A superb choice of food, especially along Quay Street and lively bars such as the Quays and the Roisín Dubh, ensure constant night time entertainment.
The Galway Arts Festival (taking place 11th-24th July) provides an abundance of events for all ages.
Similarly, the Galway Races (25th-31st July) draw thousands into the city every year, heightening the atmosphere.
A short tour bus away takes you to the rural countryside of Connemara at the heart of the Gaeltacht.
Indoor attractions such as Pure Skill and Leisureland also help to beat Galway’s infamous rain.
All the shopping potential of Dublin and Cork, minus the crowds, Kildare is any shopaholics dream.
From popular boutiques in Naas, to the designer outlets at Kildare Village, the choices are endless. The outlet’s American-style outdoor layout is perfect for a summer browse. I dare you to leave empty-handed.
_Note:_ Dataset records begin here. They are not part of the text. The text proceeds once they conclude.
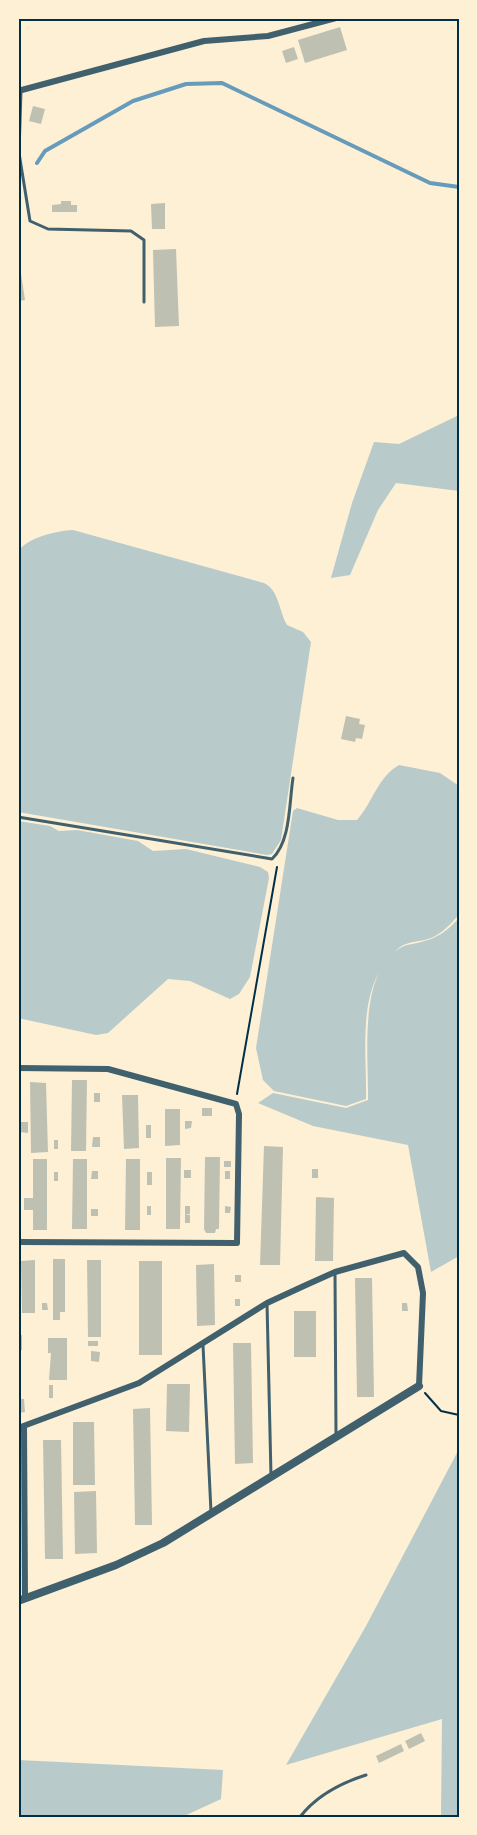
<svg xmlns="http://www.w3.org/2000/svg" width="477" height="1835" font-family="Montserrat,sans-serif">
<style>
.green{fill:#b9caca}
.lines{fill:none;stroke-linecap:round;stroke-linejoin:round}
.stream{stroke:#669bbc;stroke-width:4}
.building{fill:#bec0b2}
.path{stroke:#003049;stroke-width:2}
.service{stroke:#3f606c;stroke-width:3}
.minor{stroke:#3f606c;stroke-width:6}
.tertiary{stroke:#3f606c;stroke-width:8}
.neatline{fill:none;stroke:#003049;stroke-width:2}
</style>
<rect width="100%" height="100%" fill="#fdf0d5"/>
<path class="green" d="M459 415V491L396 483 378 510 350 575 331 578 352 503 374 442 399 444Z
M73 530 264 583C279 590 279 611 287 625L303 632 311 642 281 840 272 854 267 855 18 812V552C27 537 57 531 73 530Z
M399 765 440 773 459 786V915C450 924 443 933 431 938 421 942 408 941 400 947 355 983 367 1048 366 1099L346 1106 274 1091 263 1080 256 1048 293 811 297 808 338 820H357C373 802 377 778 399 765Z
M18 821 50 826 59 831 77 830 138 841 153 851 186 849 260 867 268 872 269 878 250 977 239 994 230 999 190 981 168 979 108 1033 96 1035 18 1018Z
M459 918V1256L431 1272 408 1145 313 1126 258 1103 273 1093 346 1108 368 1100C369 1057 357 971 402 947 407 944 415 944 421 942 438 938 447 931 459 918Z
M459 1449V1817H441L442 1719 286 1765 366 1626Z
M18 1760 223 1770 221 1799 182 1817H18Z"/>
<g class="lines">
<path class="stream" d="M37 163 45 151 133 101 186 84 222 83 430 183 459 187"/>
</g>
<path class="building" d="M340 27 347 50 305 63 298 40Z
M294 47 298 59 286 63 282 51Z
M33 106 45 109 41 124 29 121Z
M61 201H71V205H77V212H52V205L61 204Z
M165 203V229H152L151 204Z
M176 249 179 326 155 327 153 250Z
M18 254 25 300 18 301Z
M346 716 360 719 359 724 365 725 362 739 356 738 355 742 341 739Z
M72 1080H87L86 1151H71Z
M30 1082 46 1083 48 1152 31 1153Z
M94 1093H100V1102H94Z
M122 1095H138L139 1148 124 1149Z
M202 1108H212V1116H202Z
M165 1109H180V1145L165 1146Z
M185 1121H192L191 1128 185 1129Z
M20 1122H28V1133L20 1132Z
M146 1125H151V1138H146Z
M93 1137H100V1147H92Z
M54 1140H58V1149H54Z
M264 1146 283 1147 280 1265H260Z
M205 1157H220L219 1229H216L215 1233H206L204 1229Z
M166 1158H181L180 1229H166Z
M33 1159H47V1230H33V1210H24V1198H33Z
M73 1159H87V1229H72Z
M126 1159H140V1230H125Z
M224 1161H231V1167H224Z
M312 1169H318V1178H312Z
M184 1170H191V1178H184Z
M92 1171H98V1179H91Z
M225 1171H230V1179H225Z
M54 1172H58V1181H54Z
M147 1172H152V1185H147Z
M316 1197 334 1198 333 1261H315Z
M147 1206H151V1215H147Z
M185 1206H190V1214H185Z
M225 1206 231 1207 230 1213H225Z
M91 1209H98V1216H91Z
M185 1214 190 1215V1223H185Z
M53 1259H65V1312H60V1320H53Z
M35 1260V1313H22L21 1261Z
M87 1260H101V1337H88Z
M139 1261H162V1355H139Z
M214 1264 215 1325 197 1326 196 1265Z
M235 1275H241V1282H235Z
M355 1278H372L374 1397H357Z
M235 1299H240V1306H235Z
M42 1303H47L48 1310H42Z
M402 1303H407L408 1311H402Z
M294 1311H316V1357H294Z
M18 1335H22V1350H18Z
M48 1338H67V1380H49L51 1353H48Z
M88 1341H98V1346H88Z
M233 1343H251L253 1463 235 1464Z
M91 1351 100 1352 99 1362 91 1361Z
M167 1384H190L189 1432 166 1431Z
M49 1385H53V1398H49Z
M18 1399H24L25 1412 18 1413Z
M150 1408 152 1525H135L133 1409Z
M73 1422H94L95 1485H73Z
M43 1440H61L63 1559H45Z
M96 1491 97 1553 75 1554 74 1492Z
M421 1733 425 1741 409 1749 405 1741Z
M401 1744 404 1751 379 1763 376 1756Z"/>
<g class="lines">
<path class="path" d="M237 1094 277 867
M425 1393 441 1411 459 1415"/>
<path class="service" d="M21 90 19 153 30 221 48 229 131 231 144 240V302
M18 817 272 859C291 841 289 803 293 778
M335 1274 336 1435
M267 1303 271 1476
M203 1345 211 1512
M300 1817C316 1796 341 1783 366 1775"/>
<path class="minor" d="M18 91 204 41 268 36 336 18
M18 1068 108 1069 236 1104 239 1114 237 1243 18 1242
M24 1426 25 1599
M18 1428 139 1383 267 1303 306 1285 335 1272 404 1253 418 1267 423 1293 419 1386"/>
<path class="tertiary" d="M18 1601 116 1565 163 1543 419 1386"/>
</g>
<rect width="477" height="1835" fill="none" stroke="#fdf0d5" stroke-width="39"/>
<rect x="20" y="20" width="438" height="1796" class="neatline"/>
</svg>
In nearby Newbridge, Whitewater Shopping Centre, the largest regional shopping centre in the country accounts for a broad selection of high street shops.
Nip across the road for a cake and a free look in the Newbridge Silverware Museum of Style Icons for looks at artefacts from stars such as Audrey Hepburn, Marilyn Monroe and Judy Garland.
Budding jockeys and horse-owners will surely want a look in the National Stud and neighbouring Japanese Gardens and perhaps a trip to the races at Naas, Punchestown or the Curragh depending on the weekend.
Started from the bottom now we’re here.
Donegal tops off the Emerald Isle with a perfect summer blend of festivals, activities and landscape.
Kicking off the summer, Ireland’s only surf music festival, Sea Sessions takes place in Buncrana 24th-26th June attracting many young people to the area.
Follow the Wild Atlantic Way route to catch some of Donegal’s finest beaches including Carrickfinn, Culdaff, Mullaghdearg and Maghera. Witness the stunning views from Malin Head and Slieve League, and for adventurous climbers, atop Mount Errigal.
Glenveagh National Park offers scenic walks and the opportunity to visit Glenveagh Castle.
Donegal’s great musical heritage also mustn’t be forgotten and a visit to the home of Clannad at Leo’s Tavern won’t be regretted.